Although the MFP secured the most votes in the election, obtaining 151 seats, the amendment for Article 112 was not included in the memorandum of understanding (MOU) among the political parties in the pro-democracy alliance. MFP needed 375 votes out of a total of 749 in the Senate and House of Representatives, but they only managed to gain 324 votes of the 705 members present (182 votes against Pita and 199 abstentions). In the second vote for the prime minister on July 19, 2023, debates flared between the pro-democracy and conservative royal-democracy (royalist elites and the monarchy) sides over whether Pita could be nominated twice to be prime minister. Then, the Constitutional Court suspended Pita from his duties as an elected member of the House of Representatives, further heightening the tension.
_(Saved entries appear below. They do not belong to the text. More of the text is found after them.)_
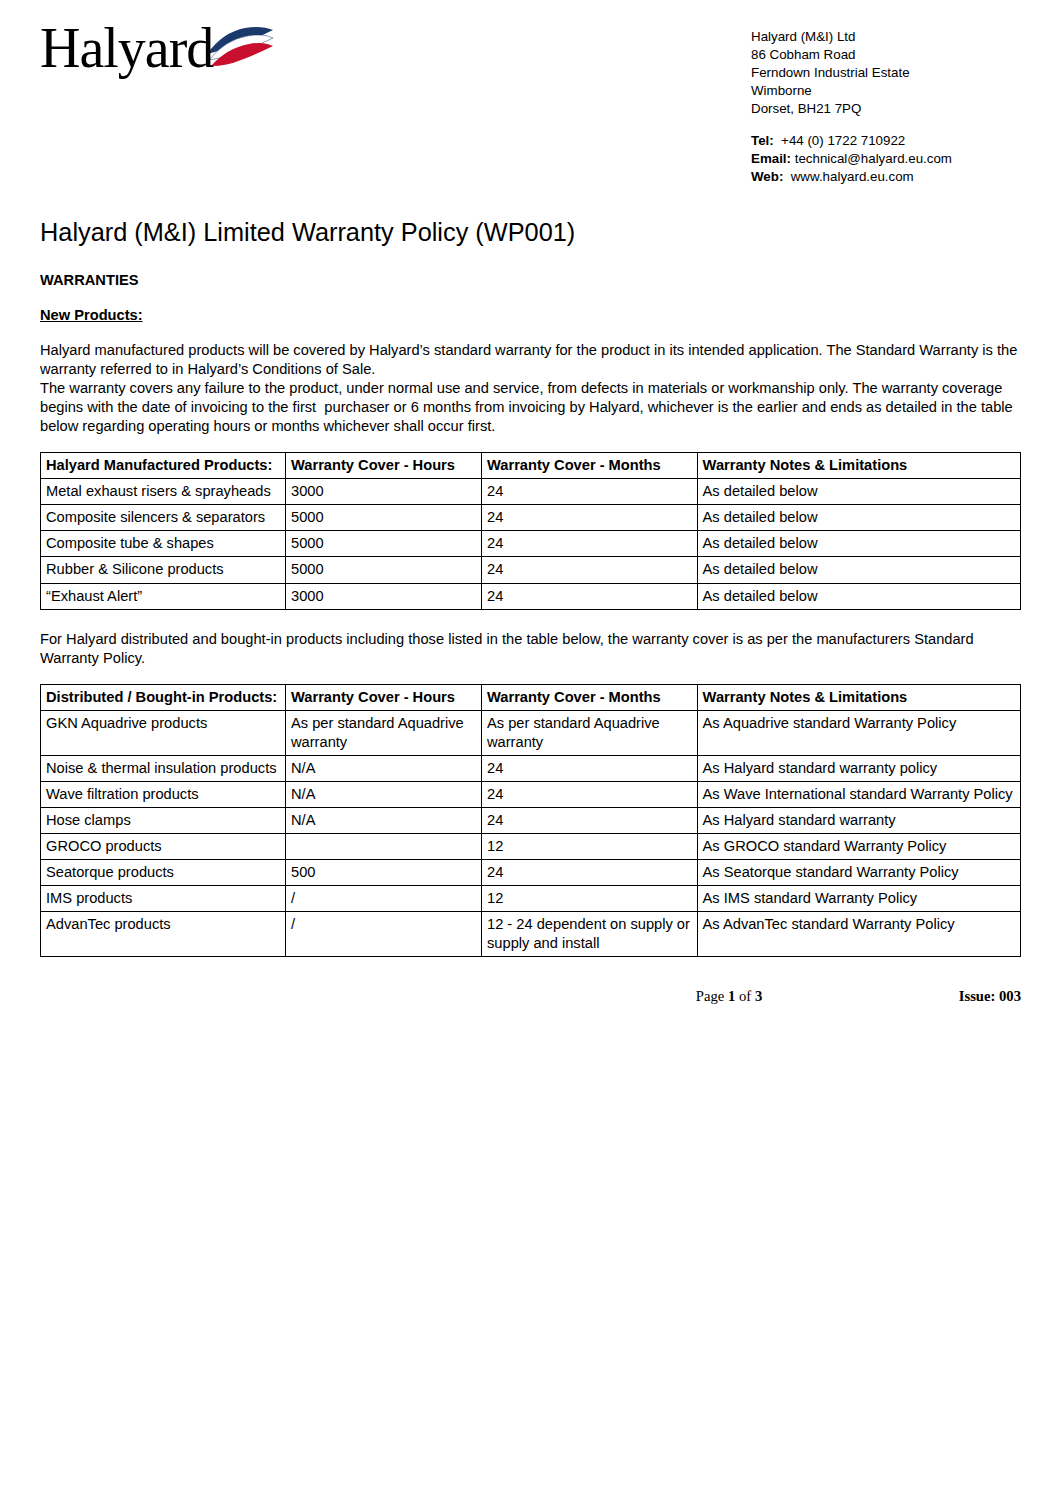Halyard
Halyard (M&I) Ltd
86 Cobham Road
Ferndown Industrial Estate
Wimborne
Dorset, BH21 7PQ
Tel: +44 (0) 1722 710922
Email: technical@halyard.eu.com
Web: www.halyard.eu.com
Halyard (M&I) Limited Warranty Policy (WP001)
WARRANTIES
New Products:
Halyard manufactured products will be covered by Halyard’s standard warranty for the product in its intended application. The Standard Warranty is the warranty referred to in Halyard’s Conditions of Sale.
The warranty covers any failure to the product, under normal use and service, from defects in materials or workmanship only. The warranty coverage begins with the date of invoicing to the first purchaser or 6 months from invoicing by Halyard, whichever is the earlier and ends as detailed in the table below regarding operating hours or months whichever shall occur first.
| Halyard Manufactured Products: | Warranty Cover - Hours | Warranty Cover - Months | Warranty Notes & Limitations |
| --- | --- | --- | --- |
| Metal exhaust risers & sprayheads | 3000 | 24 | As detailed below |
| Composite silencers & separators | 5000 | 24 | As detailed below |
| Composite tube & shapes | 5000 | 24 | As detailed below |
| Rubber & Silicone products | 5000 | 24 | As detailed below |
| “Exhaust Alert” | 3000 | 24 | As detailed below |
For Halyard distributed and bought-in products including those listed in the table below, the warranty cover is as per the manufacturers Standard Warranty Policy.
| Distributed / Bought-in Products: | Warranty Cover - Hours | Warranty Cover - Months | Warranty Notes & Limitations |
| --- | --- | --- | --- |
| GKN Aquadrive products | As per standard Aquadrive warranty | As per standard Aquadrive warranty | As Aquadrive standard Warranty Policy |
| Noise & thermal insulation products | N/A | 24 | As Halyard standard warranty policy |
| Wave filtration products | N/A | 24 | As Wave International standard Warranty Policy |
| Hose clamps | N/A | 24 | As Halyard standard warranty |
| GROCO products | | 12 | As GROCO standard Warranty Policy |
| Seatorque products | 500 | 24 | As Seatorque standard Warranty Policy |
| IMS products | / | 12 | As IMS standard Warranty Policy |
| AdvanTec products | / | 12 - 24 dependent on supply or supply and install | As AdvanTec standard Warranty Policy |
Page 1 of 3
Issue: 003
The Office of the Ombudsman filed a petition with the Constitutional Court to reject Pita's renomination as the prime minister and requested that parliament postpone the next vote. Parliament president, Wan Muhamad Noor Matha, decided to suspend the vote pending the court's ruling. This gave the Pheu Thai Party (PTP), which holds the second most seats in the House of Representatives (141 seats), an opportunity to form a coalition government and nominate their own candidate to be prime minister, according to a prior agreement with the MFP. But PTP forged a new deal after negotiations with the Bhumjaithai Party (BP) and the Palang Pracharath Party (PPRP) to secure support from the military and conservatives. The traditional backroom bargaining game of Thai politics was well and truly on.
BP, led by Anuthin Charnvirakul, and the PPRP, led by General Prawit Wongsuwan, insisted that they would not form a coalition government or support the PTP's prime minister candidate if the MFP remained in the coalition. This shift marked a change in the Thai political dynamic, shifting from the longstanding binary battle between the “red shirts” (groups aligned with Thaksin Shinawatra, the tycoon-turned-populist-politician who served as prime minister from 2001 until he was ousted in a military coup in 2006) and the “yellow shirts” (pro-monarchy forces) to a more complex conflict with the MFP and the PTP, two parties striving for greater democracy, vying for leadership.